Infrastructure development is deemed crucial for enhancing the lives of Batswana, with access to necessities like water being paramount. Both physical infrastructure (the "hard part") and policy frameworks (the "soft part") are essential.

For instance, the establishment of Special Economic Zones (SEZAs) necessitates not only policy development but also robust infrastructure provision to ensure their success. Ignoring either aspect undermines the overall goal, as goods movement and economic activity rely on adequate infrastructure support.

They assert that the budget stands at P102 billion against a revenue of P93 billion, projecting a deficit of approximately P8 billion, which amounts to less than three percent of the GDP. From a microeconomic perspective, it appears to be an expansionary budget, yet not reckless, as budgetary prudence is typically assessed by the deficit as a percentage of the GDP.

However, it's crucial to recognise that this projected budget deficit hinges on assumptions regarding both revenue and expenditure.

Regarding expenditure, without efficient implementation, a significant portion of the allocated funds, including nearly P30 billion for development and P60 billion for recurrent expenses, may not be fully utilised. While

recurrent expenditure is generally easier to spend, ensuring effective implementation remains a challenge.

On the revenue side, a breakdown reveals that 26 percent is derived from the Southern African Customs Union (SACU), a portion considered relatively stable. Another quarter comes from mineral revenues, with the remainder stemming from non-mineral sources such as taxes.

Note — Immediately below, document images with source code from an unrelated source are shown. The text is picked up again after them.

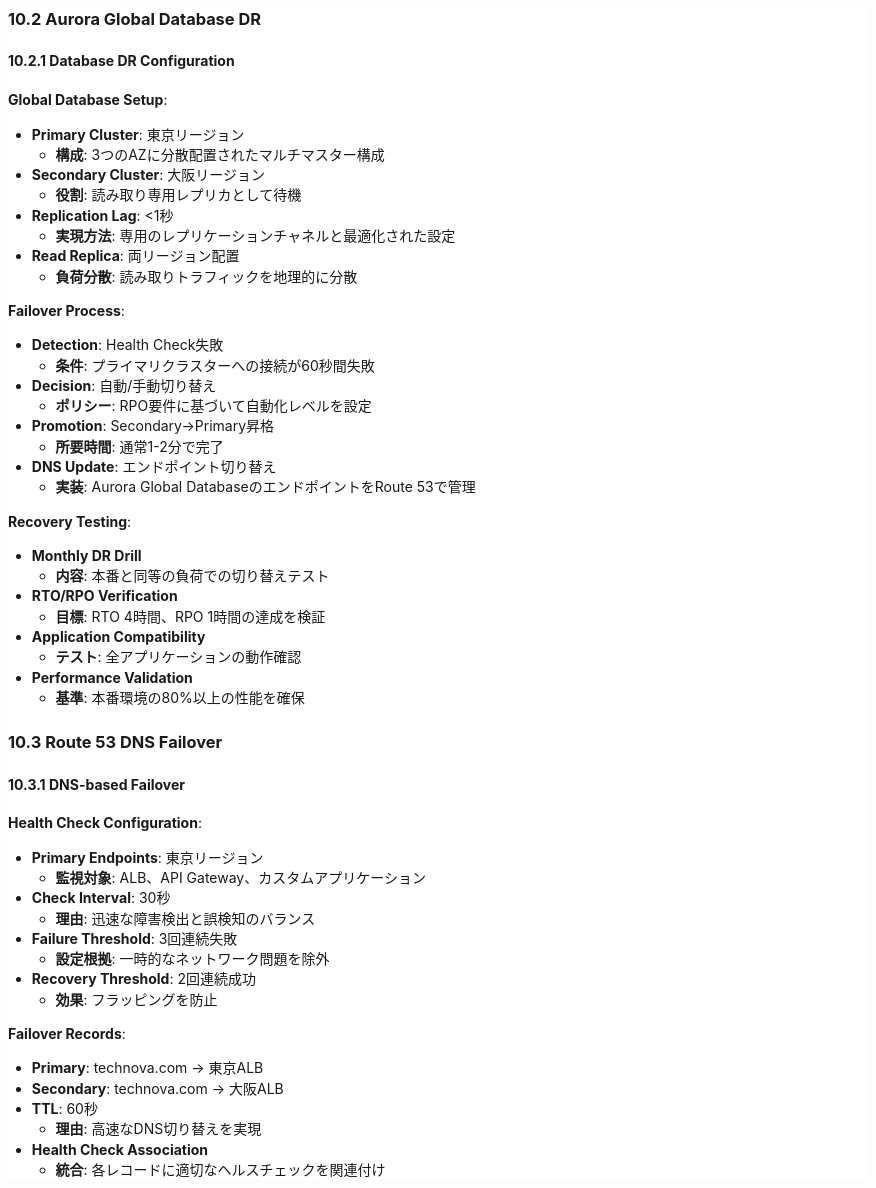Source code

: ### 10.2 Aurora Global Database DR

#### 10.2.1 Database DR Configuration

**Global Database Setup**:
- **Primary Cluster**: 東京リージョン
  - **構成**: 3つのAZに分散配置されたマルチマスター構成
- **Secondary Cluster**: 大阪リージョン
  - **役割**: 読み取り専用レプリカとして待機
- **Replication Lag**: <1秒
  - **実現方法**: 専用のレプリケーションチャネルと最適化された設定
- **Read Replica**: 両リージョン配置
  - **負荷分散**: 読み取りトラフィックを地理的に分散

**Failover Process**:
- **Detection**: Health Check失敗
  - **条件**: プライマリクラスターへの接続が60秒間失敗
- **Decision**: 自動/手動切り替え
  - **ポリシー**: RPO要件に基づいて自動化レベルを設定
- **Promotion**: Secondary→Primary昇格
  - **所要時間**: 通常1-2分で完了
- **DNS Update**: エンドポイント切り替え
  - **実装**: Aurora Global DatabaseのエンドポイントをRoute 53で管理

**Recovery Testing**:
- **Monthly DR Drill**
  - **内容**: 本番と同等の負荷での切り替えテスト
- **RTO/RPO Verification**
  - **目標**: RTO 4時間、RPO 1時間の達成を検証
- **Application Compatibility**
  - **テスト**: 全アプリケーションの動作確認
- **Performance Validation**
  - **基準**: 本番環境の80%以上の性能を確保

### 10.3 Route 53 DNS Failover

#### 10.3.1 DNS-based Failover

**Health Check Configuration**:
- **Primary Endpoints**: 東京リージョン
  - **監視対象**: ALB、API Gateway、カスタムアプリケーション
- **Check Interval**: 30秒
  - **理由**: 迅速な障害検出と誤検知のバランス
- **Failure Threshold**: 3回連続失敗
  - **設定根拠**: 一時的なネットワーク問題を除外
- **Recovery Threshold**: 2回連続成功
  - **効果**: フラッピングを防止

**Failover Records**:
- **Primary**: technova.com → 東京ALB
- **Secondary**: technova.com → 大阪ALB
- **TTL**: 60秒
  - **理由**: 高速なDNS切り替えを実現
- **Health Check Association**
  - **統合**: 各レコードに適切なヘルスチェックを関連付け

However, the 25 percent derived from mineral revenue is subject to considerable risk factors, particularly amid recent challenges in the diamond market. Towards the latter part of 2023, the country encountered difficulties in diamond sales, signalling potential revenue uncertainties.

This January witnessed an improvement in sales, yet uncertainty looms over the diamond industry's full recovery, particularly amidst threats from G7 countries seeking certification of diamonds in Antwerp after complying with their respective protocols.

On the whole, there has been a noticeable enhancement in both export and import figures. The ban on vegetable imports has evidently contributed to this improvement, as Botswana had been grappling with a trade deficit with South Africa for some time due to substantial spending on vegetable imports.

Government cash balances have decreased compared to last year, suggesting a need for vigilant monitoring, especially considering the potential impact of diamond sales on revenue inflows.

Close scrutiny of the budget parameters is imperative, with hopes that the established Management Accounts will facilitate close monitoring of developments.